The space between planets is not clean and pristine, despite being an excellent vacuum. It has dust, and this dust often catches sunlight creating a faint glow that permeates interplanetary space. The ghostly glow appears visible from Earth as a hazy triangle of light known as "zodiacal light", and the best time to see it is after dusk right now.
From now until the equinox on March 21, if you are in mid-latitudes and with a dark sky after the Sun has set, you will see the tell-tale triangular glow in the west. It's called zodiacal light because it is brightest along the band of zodiac constellations straddling the ecliptic plane, the pathway of the Moon and Sun as they appear to move across the sky.
The best conditions to see the zodiacal light is sunset and sunrise around the spring and fall equinoxes, when the ecliptic makes its most extreme angles with the horizon. Due to the orientation of the Earth’s axis, during the Northern Hemisphere's spring, it is easier to see after dusk. In the fall, you'll be able to see it before dawn.
Right now, if you look west, the zodiacal light will be framed by two planets that were only last week in conjunction: Venus and Jupiter. The source of zodiacal dust comes from shedding comets influenced by Jupiter's gravity, such as 67P/Churyumov-Gerasimenko, visited by the European Space Agency's Rosetta mission. Another contributor in the inner Solar System appears to be Mars.
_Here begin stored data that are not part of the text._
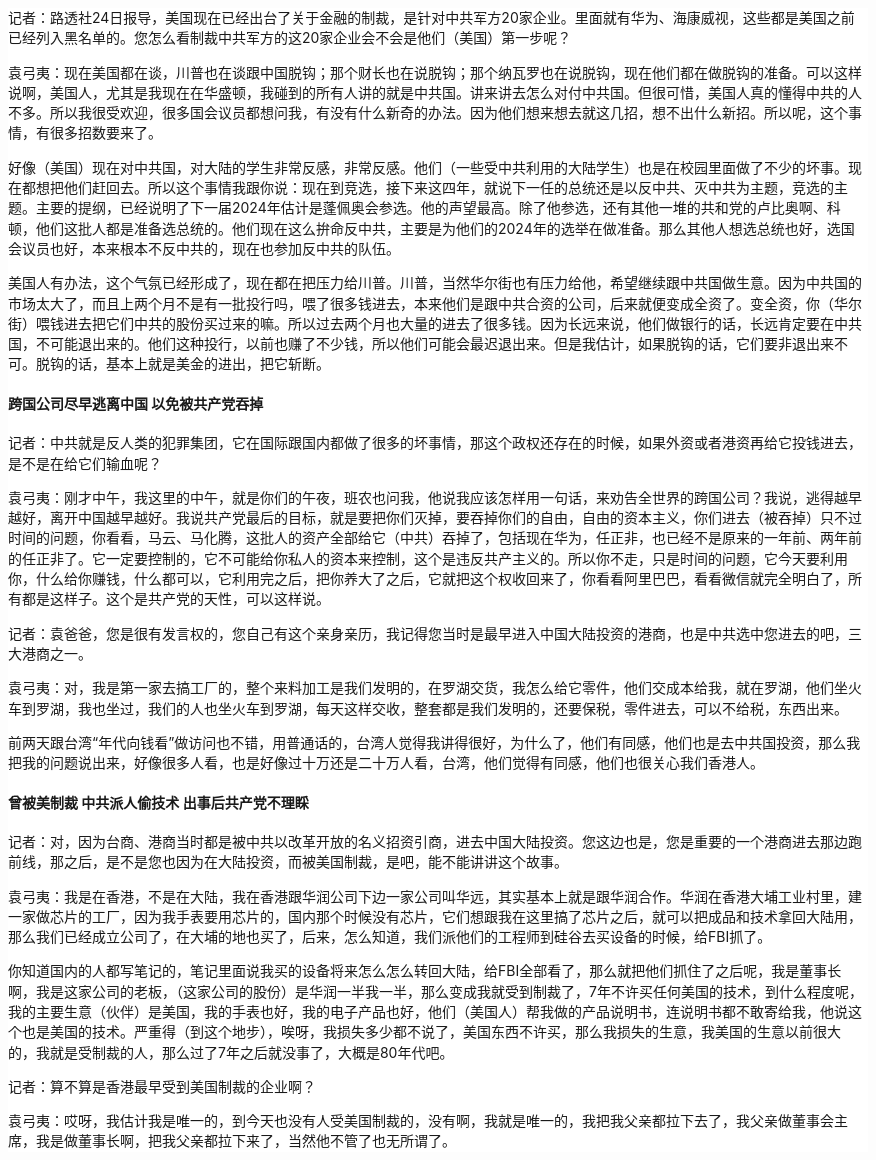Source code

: <p>
 记者：路透社24日报导，美国现在已经出台了关于金融的制裁，是针对中共军方20家企业。里面就有华为、海康威视，这些都是美国之前已经列入黑名单的。您怎么看制裁中共军方的这20家企业会不会是他们（美国）第一步呢？
</p>
<p>
 袁弓夷：现在美国都在谈，川普也在谈跟中国脱钩；那个财长也在说脱钩；那个纳瓦罗也在说脱钩，现在他们都在做脱钩的准备。可以这样说啊，美国人，尤其是我现在在华盛顿，我碰到的所有人讲的就是中共国。讲来讲去怎么对付中共国。但很可惜，美国人真的懂得中共的人不多。所以我很受欢迎，很多国会议员都想问我，有没有什么新奇的办法。因为他们想来想去就这几招，想不出什么新招。所以呢，这个事情，有很多招数要来了。
</p>
<p>
 好像（美国）现在对中共国，对大陆的学生非常反感，非常反感。他们（一些受中共利用的大陆学生）也是在校园里面做了不少的坏事。现在都想把他们赶回去。所以这个事情我跟你说：现在到竞选，接下来这四年，就说下一任的总统还是以反中共、灭中共为主题，竞选的主题。主要的提纲，已经说明了下一届2024年估计是蓬佩奥会参选。他的声望最高。除了他参选，还有其他一堆的共和党的卢比奥啊、科顿，他们这批人都是准备选总统的。他们现在这么拚命反中共，主要是为他们的2024年的选举在做准备。那么其他人想选总统也好，选国会议员也好，本来根本不反中共的，现在也参加反中共的队伍。
</p>
<p>
 美国人有办法，这个气氛已经形成了，现在都在把压力给川普。川普，当然华尔街也有压力给他，希望继续跟中共国做生意。因为中共国的市场太大了，而且上两个月不是有一批投行吗，喂了很多钱进去，本来他们是跟中共合资的公司，后来就便变成全资了。变全资，你（华尔街）喂钱进去把它们中共的股份买过来的嘛。所以过去两个月也大量的进去了很多钱。因为长远来说，他们做银行的话，长远肯定要在中共国，不可能退出来的。他们这种投行，以前也赚了不少钱，所以他们可能会最迟退出来。但是我估计，如果脱钩的话，它们要非退出来不可。脱钩的话，基本上就是美金的进出，把它斩断。
</p>
<h4>
 跨国公司尽早逃离中国 以免被共产党吞掉
</h4>
<p>
 记者：中共就是反人类的犯罪集团，它在国际跟国内都做了很多的坏事情，那这个政权还存在的时候，如果外资或者港资再给它投钱进去，是不是在给它们输血呢？
</p>
<p>
 袁弓夷：刚才中午，我这里的中午，就是你们的午夜，班农也问我，他说我应该怎样用一句话，来劝告全世界的跨国公司？我说，逃得越早越好，离开中国越早越好。我说共产党最后的目标，就是要把你们灭掉，要吞掉你们的自由，自由的资本主义，你们进去（被吞掉）只不过时间的问题，你看看，马云、马化腾，这批人的资产全部给它（中共）吞掉了，包括现在华为，任正非，也已经不是原来的一年前、两年前的任正非了。它一定要控制的，它不可能给你私人的资本来控制，这个是违反共产主义的。所以你不走，只是时间的问题，它今天要利用你，什么给你赚钱，什么都可以，它利用完之后，把你养大了之后，它就把这个权收回来了，你看看阿里巴巴，看看微信就完全明白了，所有都是这样子。这个是共产党的天性，可以这样说。
</p>
<p>
 记者：袁爸爸，您是很有发言权的，您自己有这个亲身亲历，我记得您当时是最早进入中国大陆投资的港商，也是中共选中您进去的吧，三大港商之一。
</p>
<p>
 袁弓夷：对，我是第一家去搞工厂的，整个来料加工是我们发明的，在罗湖交货，我怎么给它零件，他们交成本给我，就在罗湖，他们坐火车到罗湖，我也坐过，我们的人也坐火车到罗湖，每天这样交收，整套都是我们发明的，还要保税，零件进去，可以不给税，东西出来。
</p>
<p>
 前两天跟台湾“年代向钱看”做访问也不错，用普通话的，台湾人觉得我讲得很好，为什么了，他们有同感，他们也是去中共国投资，那么我把我的问题说出来，好像很多人看，也是好像过十万还是二十万人看，台湾，他们觉得有同感，他们也很关心我们香港人。
</p>
<h4>
 曾被美制裁 中共派人偷技术 出事后共产党不理睬
</h4>
<p>
 记者：对，因为台商、港商当时都是被中共以改革开放的名义招资引商，进去中国大陆投资。您这边也是，您是重要的一个港商进去那边跑前线，那之后，是不是您也因为在大陆投资，而被美国制裁，是吧，能不能讲讲这个故事。
</p>
<p>
 袁弓夷：我是在香港，不是在大陆，我在香港跟华润公司下边一家公司叫华远，其实基本上就是跟华润合作。华润在香港大埔工业村里，建一家做芯片的工厂，因为我手表要用芯片的，国内那个时候没有芯片，它们想跟我在这里搞了芯片之后，就可以把成品和技术拿回大陆用，那么我们已经成立公司了，在大埔的地也买了，后来，怎么知道，我们派他们的工程师到硅谷去买设备的时候，给FBI抓了。
</p>
<p>
 你知道国内的人都写笔记的，笔记里面说我买的设备将来怎么怎么转回大陆，给FBI全部看了，那么就把他们抓住了之后呢，我是董事长啊，我是这家公司的老板，（这家公司的股份）是华润一半我一半，那么变成我就受到制裁了，7年不许买任何美国的技术，到什么程度呢，我的主要生意（伙伴）是美国，我的手表也好，我的电子产品也好，他们（美国人）帮我做的产品说明书，连说明书都不敢寄给我，他说这个也是美国的技术。严重得（到这个地步），唉呀，我损失多少都不说了，美国东西不许买，那么我损失的生意，我美国的生意以前很大的，我就是受制裁的人，那么过了7年之后就没事了，大概是80年代吧。
</p>
<p>
 记者：算不算是香港最早受到美国制裁的企业啊？
</p>
<p>
 袁弓夷：哎呀，我估计我是唯一的，到今天也没有人受美国制裁的，没有啊，我就是唯一的，我把我父亲都拉下去了，我父亲做董事会主席，我是做董事长啊，把我父亲都拉下来了，当然他不管了也无所谓了。
</p>
<p>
Zodiacal light is also known as false dawn in the Northern Hemisphere, and false dusk in the Southern. It was described by Mesoamerican people as well as by Muslim scholars and the prophet Muhammad long before it appeared in print in the west. Interestingly, zodiacal light is also the research topic of Dr Brian May’s thesis. He took a 36-year-long break before completing it because he became somewhat busy with his band, Queen.